**KEGIATAN 1:** Menurut teks bacaan, di kota kecil mana siswi pertukaran pelajar itu tinggal selama di Wisconsin?

**TEKS BACAAN:**
···
Orang-orang bilang, “Life begins at the end of your comfort zone.” Setelah lebih dari 9 bulan menjadi siswi pertukaran pelajar di negeri Paman Sam, saya setuju dengan ungkapan di atas. Keluar dari zona nyaman untuk tinggal di lingkungan baru, hidup bersama keluarga Amerika, belajar di sekolah yang sistemnya jelas berbeda, berinteraksi dengan orang-orang baru dengan watak yang bervariasi, tentu saja tidak mudah. Namun, setiap detik yang saya lalui di sini selalu penuh dengan pelajaran hidup yang berharga dan selalu membuat saya terus bersyukur.
Nama saya Ayunda Nisa Chaira. Umur saya 17 tahun. Saya “cuti” belajar dari SMA Negeri 39 tahun ajaran 2014-2015 untuk belajar di Amerika Serikat lewat program pertukaran pelajar KL-Youth Exchange Study yang dibiayai penuh oleh Departemen Luar Negeri AS. Selain belajar, saya juga mengemban tugas untuk menjembatani pemahaman antara Indonesia-Amerika Serikat. Saya tinggal di Wisconsin, sebuah state yang terletak di utara-tengah Amerika Serikat, tepatnya di sebuah kota kecil bernama Menasha yang penduduknya tidak lebih dari 50 ribu orang. Kota ini letaknya tepat di pesisir utara danau terbesar di negara bagian ini, Lake Winnebago. Menasha juga dilalui Fox River dan Little Lake Butte des Morts di bagian barat. Meski julukan “Land of 1000 Lakes” disandang oleh state tetangga kami Minnesota, ternyata di Wisconsin sendiri ada lebih dari 15.000 danau.
···
**KEGIATAN 2:** Tuliskan kembali baris-baris data tanpa perubahan, mulai dari baris yang memuat "Steps for successor" sampai baris data yang terakhir.

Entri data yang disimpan
···
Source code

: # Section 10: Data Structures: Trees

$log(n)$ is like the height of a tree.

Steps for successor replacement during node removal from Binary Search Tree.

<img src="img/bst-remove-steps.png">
···
**HASIL LATIHAN 1:** Menasha

**HASIL LATIHAN 2:**
Steps for successor replacement during node removal from Binary Search Tree.

<img src="img/bst-remove-steps.png">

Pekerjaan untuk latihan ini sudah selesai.